Required work:
Please copy out, unchanged, each line of the records below that contains the word "Smart".

* * * * * * *

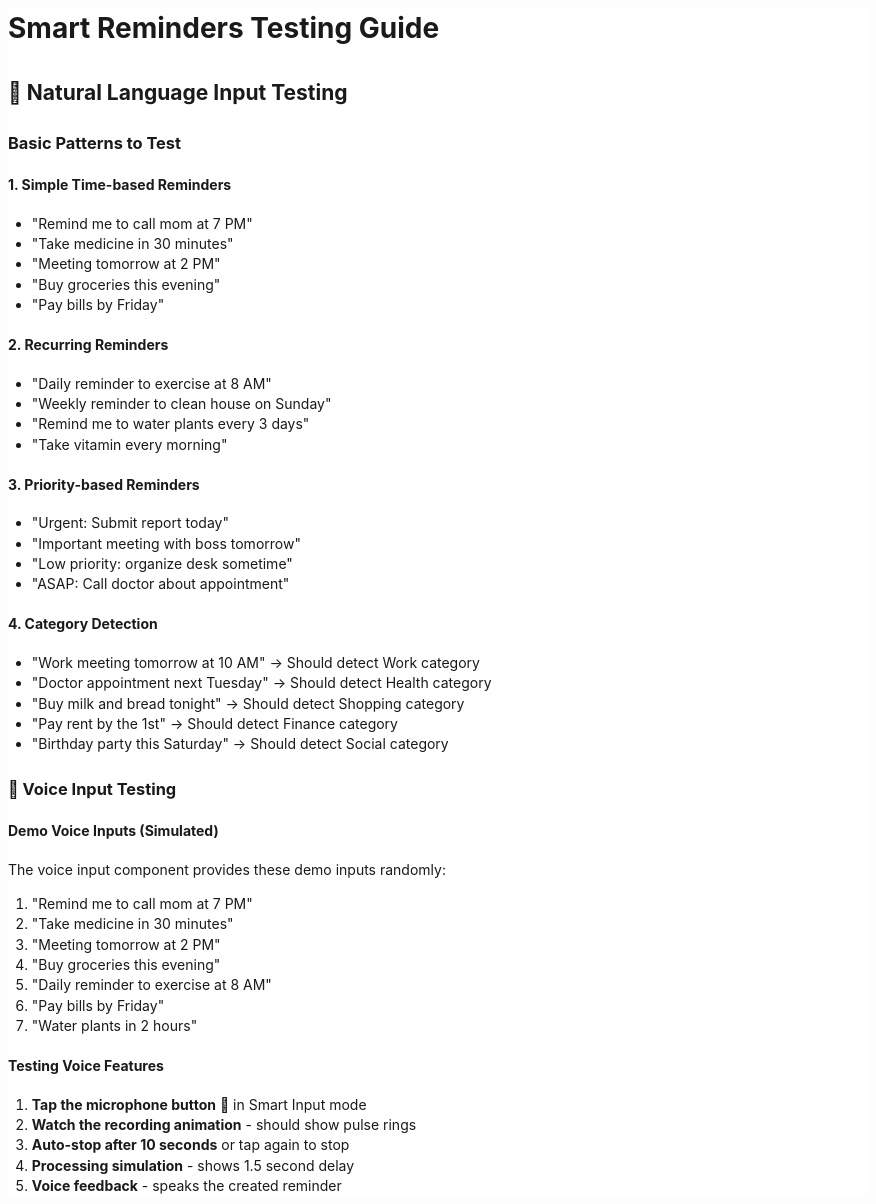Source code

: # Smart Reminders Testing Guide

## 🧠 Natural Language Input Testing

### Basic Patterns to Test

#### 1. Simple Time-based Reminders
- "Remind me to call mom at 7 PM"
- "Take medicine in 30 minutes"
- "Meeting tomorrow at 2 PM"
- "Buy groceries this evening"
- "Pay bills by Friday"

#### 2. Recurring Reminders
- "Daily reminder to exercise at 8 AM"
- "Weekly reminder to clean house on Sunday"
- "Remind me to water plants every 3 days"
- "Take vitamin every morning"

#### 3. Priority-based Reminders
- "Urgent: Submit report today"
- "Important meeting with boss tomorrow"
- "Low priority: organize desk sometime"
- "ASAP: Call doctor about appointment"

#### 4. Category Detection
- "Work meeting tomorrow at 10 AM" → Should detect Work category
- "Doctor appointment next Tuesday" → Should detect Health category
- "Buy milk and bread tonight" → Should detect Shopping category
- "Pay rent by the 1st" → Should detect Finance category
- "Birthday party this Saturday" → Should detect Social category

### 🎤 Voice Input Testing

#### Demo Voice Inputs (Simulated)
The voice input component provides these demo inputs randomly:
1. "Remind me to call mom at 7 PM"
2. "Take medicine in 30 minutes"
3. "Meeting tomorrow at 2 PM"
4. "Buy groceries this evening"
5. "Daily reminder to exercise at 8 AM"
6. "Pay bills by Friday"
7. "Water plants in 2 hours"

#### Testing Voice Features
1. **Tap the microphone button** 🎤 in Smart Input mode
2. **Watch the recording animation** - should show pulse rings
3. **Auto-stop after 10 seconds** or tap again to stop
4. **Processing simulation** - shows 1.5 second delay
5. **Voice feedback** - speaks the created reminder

* * * * * * *

Solution to this task:
: # Smart Reminders Testing Guide
1. **Tap the microphone button** 🎤 in Smart Input mode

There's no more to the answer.